**Prompt:** From the listing below, extract every line in which the word "rect" appears.

**Data for processing:**

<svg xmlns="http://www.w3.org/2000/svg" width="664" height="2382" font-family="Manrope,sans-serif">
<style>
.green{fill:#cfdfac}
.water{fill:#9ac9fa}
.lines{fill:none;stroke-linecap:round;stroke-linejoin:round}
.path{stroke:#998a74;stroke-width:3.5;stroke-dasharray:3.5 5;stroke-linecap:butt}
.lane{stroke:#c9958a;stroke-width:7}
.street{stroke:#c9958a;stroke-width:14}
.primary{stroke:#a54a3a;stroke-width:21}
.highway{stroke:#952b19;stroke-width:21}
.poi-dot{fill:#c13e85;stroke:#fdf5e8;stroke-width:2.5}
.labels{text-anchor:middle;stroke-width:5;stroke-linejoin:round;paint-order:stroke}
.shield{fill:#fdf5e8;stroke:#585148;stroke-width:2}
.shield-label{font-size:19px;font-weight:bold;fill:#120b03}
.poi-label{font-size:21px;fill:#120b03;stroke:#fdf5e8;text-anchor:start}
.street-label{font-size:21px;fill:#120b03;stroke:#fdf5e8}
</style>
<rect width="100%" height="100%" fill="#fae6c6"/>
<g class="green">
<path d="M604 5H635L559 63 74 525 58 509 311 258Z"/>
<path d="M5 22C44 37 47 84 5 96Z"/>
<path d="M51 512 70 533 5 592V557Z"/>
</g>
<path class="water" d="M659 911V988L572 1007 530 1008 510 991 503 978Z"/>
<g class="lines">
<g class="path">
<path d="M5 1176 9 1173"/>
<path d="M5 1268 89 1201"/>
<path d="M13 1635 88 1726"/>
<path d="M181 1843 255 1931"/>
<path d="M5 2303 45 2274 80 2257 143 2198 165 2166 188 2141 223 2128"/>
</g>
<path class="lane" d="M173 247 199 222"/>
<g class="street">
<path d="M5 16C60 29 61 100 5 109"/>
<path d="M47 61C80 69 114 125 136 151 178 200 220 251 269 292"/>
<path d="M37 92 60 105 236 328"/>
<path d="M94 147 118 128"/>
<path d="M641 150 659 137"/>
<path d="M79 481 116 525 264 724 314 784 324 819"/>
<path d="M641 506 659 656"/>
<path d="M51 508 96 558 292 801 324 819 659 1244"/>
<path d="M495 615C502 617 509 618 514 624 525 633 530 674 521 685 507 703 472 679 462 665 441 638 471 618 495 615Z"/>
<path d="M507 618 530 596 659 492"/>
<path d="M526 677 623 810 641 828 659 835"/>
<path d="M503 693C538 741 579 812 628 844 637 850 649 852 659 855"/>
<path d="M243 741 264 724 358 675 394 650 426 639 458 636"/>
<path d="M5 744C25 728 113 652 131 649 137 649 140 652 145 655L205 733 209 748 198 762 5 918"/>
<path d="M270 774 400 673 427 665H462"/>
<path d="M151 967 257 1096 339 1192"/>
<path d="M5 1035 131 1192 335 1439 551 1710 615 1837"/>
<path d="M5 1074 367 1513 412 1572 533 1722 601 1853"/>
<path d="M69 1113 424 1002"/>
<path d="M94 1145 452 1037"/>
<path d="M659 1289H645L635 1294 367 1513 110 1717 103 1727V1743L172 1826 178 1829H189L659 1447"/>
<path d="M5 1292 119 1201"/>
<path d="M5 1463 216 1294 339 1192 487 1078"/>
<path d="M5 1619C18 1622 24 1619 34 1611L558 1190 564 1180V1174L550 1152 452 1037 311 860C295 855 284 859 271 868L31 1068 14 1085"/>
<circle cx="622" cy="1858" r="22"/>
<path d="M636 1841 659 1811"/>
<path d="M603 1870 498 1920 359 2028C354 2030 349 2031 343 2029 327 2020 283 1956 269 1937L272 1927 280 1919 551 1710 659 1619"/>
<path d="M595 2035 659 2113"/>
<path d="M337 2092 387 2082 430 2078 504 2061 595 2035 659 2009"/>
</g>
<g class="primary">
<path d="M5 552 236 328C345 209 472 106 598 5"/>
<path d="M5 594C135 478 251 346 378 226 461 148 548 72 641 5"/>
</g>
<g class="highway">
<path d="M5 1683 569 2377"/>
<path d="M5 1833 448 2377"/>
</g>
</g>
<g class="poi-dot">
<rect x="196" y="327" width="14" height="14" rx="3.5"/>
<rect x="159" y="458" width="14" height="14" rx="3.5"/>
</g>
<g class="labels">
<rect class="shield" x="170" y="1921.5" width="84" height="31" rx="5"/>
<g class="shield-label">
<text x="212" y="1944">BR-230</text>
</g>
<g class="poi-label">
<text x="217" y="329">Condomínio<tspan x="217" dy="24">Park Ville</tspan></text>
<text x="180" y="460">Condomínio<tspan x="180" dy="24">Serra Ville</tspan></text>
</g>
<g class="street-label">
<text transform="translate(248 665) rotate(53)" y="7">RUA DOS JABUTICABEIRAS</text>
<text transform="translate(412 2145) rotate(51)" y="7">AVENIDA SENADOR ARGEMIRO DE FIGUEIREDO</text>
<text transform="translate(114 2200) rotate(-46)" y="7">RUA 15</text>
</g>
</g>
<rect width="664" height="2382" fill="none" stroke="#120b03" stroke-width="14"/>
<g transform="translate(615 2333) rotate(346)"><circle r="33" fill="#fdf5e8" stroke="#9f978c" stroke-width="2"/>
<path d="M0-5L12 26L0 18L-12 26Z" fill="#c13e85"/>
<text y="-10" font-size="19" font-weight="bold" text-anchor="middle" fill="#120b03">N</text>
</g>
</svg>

**Output for this exercise:**
<rect width="100%" height="100%" fill="#fae6c6"/>
<rect x="196" y="327" width="14" height="14" rx="3.5"/>
<rect x="159" y="458" width="14" height="14" rx="3.5"/>
<rect class="shield" x="170" y="1921.5" width="84" height="31" rx="5"/>
<rect width="664" height="2382" fill="none" stroke="#120b03" stroke-width="14"/>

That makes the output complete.